There are three issues, which I will try to unpack: first, pedophilia and pathology; second, punishment and sovereignty; third, public relations and liability. In each case, I believe the Roman Catholic Church is committed to a distinct and problematic theory of investigation, inquiry, and institutional design that puts them at odds with the best practices of democratic criminal justice systems. This is due to the accretion of epistemic institutional improvements that the Catholic Church has refused to implement since the Protestant Reformation.

First, what constitutes pedophilia is different for the Catholic Church than for most countries. Children over the age of 11 are not considered victims in the same way that younger children would be, and attraction to adolescents, particularly adolescent boys, is treated as a particular brand of homosexual desire, called ephebophilia rather than pedophilia.

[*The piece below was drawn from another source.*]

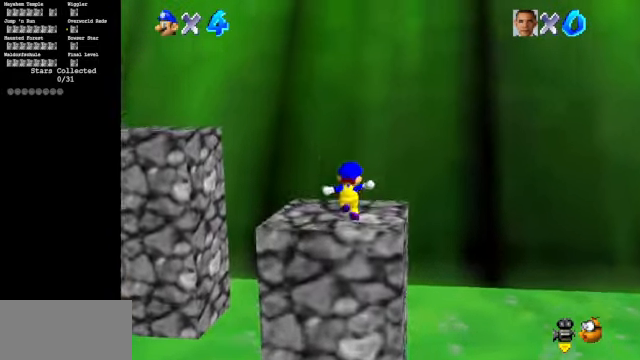
Gameplay with a controller (Nintendo layout); each line is a JSON object with the inputs held at the frame after it. "events" lists button and stick changes between this image and that frame as [ms after this image, input, new state], when the widget could be followed in between. Not read: L3 R3.
{"buttons": [], "left_stick": "up-right", "events": [[100, "C_DOWN", "up"], [100, "C_RIGHT", "up"], [134, "R1", "down"], [234, "R1", "up"], [334, "C_DOWN", "down"], [334, "C_RIGHT", "down"], [367, "left_stick", "up-right"], [467, "C_DOWN", "up"], [467, "C_RIGHT", "up"]]}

Second, the Catholic Church still thinks of itself as a distinct legal entity, and the Vatican forms a kind of cosmopolitan sovereign state, which reserves the right to deal with its priests according to canon law rather than criminal law. Within the Church, the emphasis on penance and reconciliation sometimes fails to achieve the ends that a more retributive criminal punishment system can manage, especially in the vindication of victims. Most nation states are willing to accept this challenge to their sovereignty in ordinary ‘white collar’ criminal matters, but this doesn’t apply in instances like child sexual abuse where deeply held moral intuitions diverge in outrage.

Third, there is the matter of the civil tort system, which can challenge national branches of the Catholic Church and win large sums of money when the Church bureaucracy is found to have been complicit in hiding crimes, and the threat that these scandals will undermine the Church’s moral authority with its congregants, who are also its funders through tithing.

As I’ve said, each of these specific institutional challenges is ultimately reducible to a Catholic refusal to adopt epistemic institutional reforms that would make it better able to align its theory of autonomy and consent with the common sense, to share criminal investigations with secular nation states, and to publicly investigate corruption and abuse using the full gamut of modern policing techniques. In each case, the Catholic Church is hamstrung by its theory of infallibility, which requires the institutions that constitute Catholicism to remain committed to both clearly doctrinal metaphysical matters (the assumption of Mary, or the nature of Christ, for instance) and a series of values and moral judgments that the rest of the world has continued to deliberate. This puts the Church at odds with both its parishioners and its own understanding of the role of public reason, by which moral judgments are understood as extending from God-given reason. In short, the Catholic Church faces what Jürgen Habermas called a legitimacy crisis, as a part of a series of other crises in its internal governance and external relations. In future posts, I will address the specific formulation of this crisis in its failure to review and amend its theory of autonomy and responsibility to raise the age of consent.

(Crossposted with a new collaborative blog I’m working on with Steve Maloney.)